An illustration showing the 5 moments of hand hygiene.
Research

The last and least practiced moment of hand hygiene

The World Health Organization’s (WHO) Five Moments of Hand Hygiene was created to help healthcare workers protect themselves and patients and to decrease the number of healthcare acquired infections (HAIs). Some of these moments would be obvious even to people outside the profession and have a higher compliance rater, like Moment 3, when staff have come into contact with bodily fluids. Of all the moments, the fifth and final moment can prove to be especially vexing for infection control practitioners who are trying to increase hand hygiene compliance.

The fifth moment of hand hygiene comes after touching patient surroundings. Studies have found it to be the moment with the lowest level of compliance by a long shot.

A chart of the five moments of hand hygiene. 1) Before touching a patient 2) before clean/aseptic procedure 3) after body fluid exposure risk 4) after touching patient 5) after touching patient surroundings

Recently, Dr. Jon Otter, an epidemiologist focused on Infection Prevention and Control at the Imperial College Healthcare NHS Trust in London, gave a talk about the “thorny” 5th moment of hand hygiene, highlighting both its importance and its frequent neglect.

During the pandemic, we have made great strides in understanding how COVID-19 spreads. From the early days of watching videos on how to disinfect your groceries[1] to our current understanding of COVID-19 as primarily airborne virus, many people have learned about the different ways infections can spread. While the novel Coronavirus can stay alive on surfaces much longer than influenza can, it is worth understanding the potential lengths that some infectious organisms can survive on surfaces. This is a staggering four years in the case of Enterococcus spp.

Good and consistent cleaning of surfaces in hospitals is an essential deterrent for these types of transmissions, as is practicing hand hygiene after touching those surfaces. “We have mountains of evidence,” Dr. Otter points out, “that environmental surface contamination plays a pivotal role in the transmission of many pathogens that cause can cause HCAI most of the time.”[2]

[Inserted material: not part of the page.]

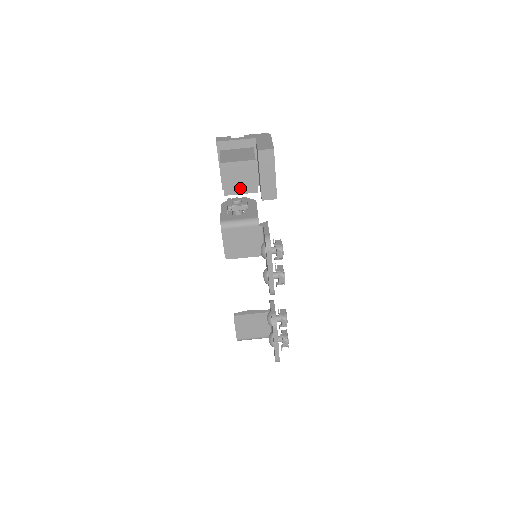
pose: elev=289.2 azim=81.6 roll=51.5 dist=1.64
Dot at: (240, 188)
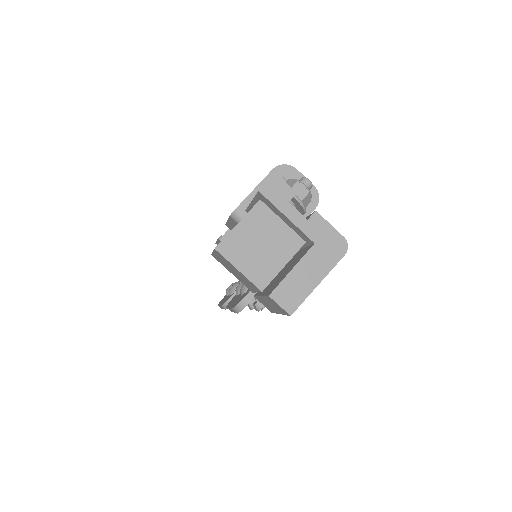
Dot at: (233, 272)
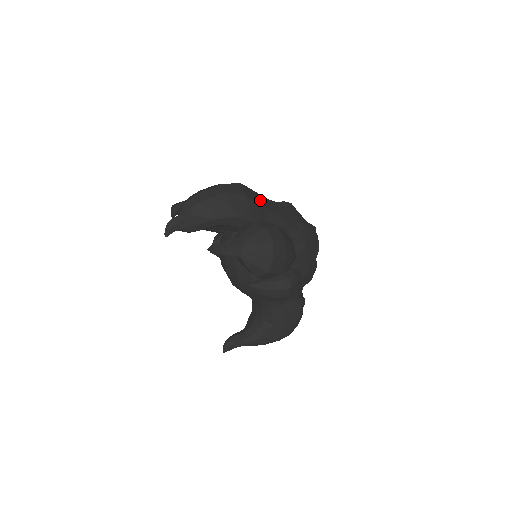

Dr. Otter references a study that found that touching the surfaces close to a patient could lead to acquiring C. Difficile spores as easily as touching the patient themselves. These researchers found, specifically that “contact with commonly touched environmental surfaces (ie, bed rail, bedside table, telephone, call button) as after contact with commonly examined skin sites (ie, chest, abdomen, arm, hand).”[3]

A “both and” solution

The solution cannot be solved solely by either hand hygiene behaviour or environmental cleaning. While each those practices can individually reduce HAIs, the reduction in infection when both are practiced is dramatic. The rate of C. difficile infections drops from nearly 8 per 10000 patient days to almost 1 per 10000:

As with all things hand hygiene, a multi-modal approach nets the greatest results. Improving hand hygiene compliance, especially with the moment of hand hygiene with the lowest levels of compliance, requires excellent hand hygiene infrastructure, consistent monitoring, and consistent education and feedback.

“If we don’t focus our attention on all moments for hand hygiene,” Dr. Otter concludes, “we won’t be as effective as we could be in preventing cross-transmission.” [4]


[1] This infamous video summed up a lot of our early confusion.

[2] Otter, Jon. “The ‘Thorny 5th Moment for Hand Hygiene’: Hands and Surfaces Collide.” Reflections on Infection Prevention and Control, 23 Nov. 2021, reflectionsipc.com/2021/11/23/the-thorny-5th-moment-for-hand-hygiene-hands-and-surfaces-collide/. Accessed 25 Jan. 2022.

[3] Guerrero DM, Nerandzic MM, Jury LA, Jinno S, Chang S, Donskey CJ. Acquisition of spores on gloved hands after contact with the skin of patients with Clostridium difficile infection and with environmental surfaces in their rooms. Am J Infect Control. 2012 Aug;40(6):556-8. doi: 10.1016/j.ajic.2011.08.002. Epub 2011 Oct 7. PMID: 21982209.